#### Article:
Control4D: Efficient 4D Portrait Editing with Text
Ruizhi Shao, Jingxiang Sun, Cheng Peng, Zerong Zheng, Boyao Zhou, Hongwen Zhang, Yebin Liu
TL;DR
Control4D addresses the challenge of efficiently and consistently editing dynamic 4D portraits using text. It introduces GaussianPlanes, a plane-based decomposition of 4D Gaussian Splatting that accelerates and stabilizes the representation, together with a 4D generator that learns from the diffusion-based editor to produce coherent, high-quality edits. The framework combines a GAN-based generator and a diffusion-based editing loop, enabling fast training and robust spatiotemporal consistency across views and time. Experimental results show faster convergence, improved rendering quality, and stronger temporal coherence compared with prior 4D editing approaches, highlighting its practical impact for text-driven 4D portrait manipulation.

#### What the exercise asks:
In the Control4D summary, what is GaussianPlanes described as?

#### Data shown:
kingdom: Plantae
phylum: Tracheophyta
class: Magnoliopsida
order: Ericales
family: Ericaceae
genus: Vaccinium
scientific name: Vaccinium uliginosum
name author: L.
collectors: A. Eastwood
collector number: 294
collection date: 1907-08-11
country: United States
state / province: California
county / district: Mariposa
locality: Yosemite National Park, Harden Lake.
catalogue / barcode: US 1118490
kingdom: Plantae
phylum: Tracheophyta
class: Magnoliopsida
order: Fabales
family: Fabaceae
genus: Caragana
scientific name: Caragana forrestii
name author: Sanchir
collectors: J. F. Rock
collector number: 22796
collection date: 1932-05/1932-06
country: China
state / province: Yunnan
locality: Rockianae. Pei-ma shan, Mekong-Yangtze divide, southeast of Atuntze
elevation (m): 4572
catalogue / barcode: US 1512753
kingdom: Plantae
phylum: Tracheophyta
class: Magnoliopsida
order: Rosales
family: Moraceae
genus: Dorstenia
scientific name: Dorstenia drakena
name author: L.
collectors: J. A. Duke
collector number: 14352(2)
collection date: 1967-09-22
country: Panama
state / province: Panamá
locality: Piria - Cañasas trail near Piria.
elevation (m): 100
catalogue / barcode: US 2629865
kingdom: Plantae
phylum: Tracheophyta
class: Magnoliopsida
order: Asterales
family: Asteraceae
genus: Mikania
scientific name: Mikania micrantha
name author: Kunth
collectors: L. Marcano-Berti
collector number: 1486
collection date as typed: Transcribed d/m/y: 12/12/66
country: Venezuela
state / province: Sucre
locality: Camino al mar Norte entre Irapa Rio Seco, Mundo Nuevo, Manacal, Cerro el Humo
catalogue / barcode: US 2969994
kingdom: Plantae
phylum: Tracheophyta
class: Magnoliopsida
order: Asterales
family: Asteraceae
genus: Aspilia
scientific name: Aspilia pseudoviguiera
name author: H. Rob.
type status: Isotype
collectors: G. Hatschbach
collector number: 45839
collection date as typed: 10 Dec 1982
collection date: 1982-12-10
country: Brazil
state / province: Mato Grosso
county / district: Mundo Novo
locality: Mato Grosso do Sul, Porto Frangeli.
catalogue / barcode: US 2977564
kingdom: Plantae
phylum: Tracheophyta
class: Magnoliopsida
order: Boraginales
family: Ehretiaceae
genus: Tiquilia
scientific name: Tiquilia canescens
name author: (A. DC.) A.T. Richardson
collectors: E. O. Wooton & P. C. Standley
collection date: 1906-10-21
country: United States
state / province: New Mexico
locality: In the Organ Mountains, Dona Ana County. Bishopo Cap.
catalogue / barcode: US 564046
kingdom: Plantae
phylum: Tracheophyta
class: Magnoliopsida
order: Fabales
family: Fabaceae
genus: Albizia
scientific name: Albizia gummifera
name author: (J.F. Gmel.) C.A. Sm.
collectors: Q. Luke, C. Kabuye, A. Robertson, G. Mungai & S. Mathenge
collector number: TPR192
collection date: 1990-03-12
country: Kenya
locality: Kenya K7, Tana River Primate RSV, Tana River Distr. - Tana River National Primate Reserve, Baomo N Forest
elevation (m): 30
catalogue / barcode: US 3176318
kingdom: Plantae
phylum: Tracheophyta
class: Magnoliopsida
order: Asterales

#### Solved problem:
A plane-based decomposition of 4D Gaussian Splatting.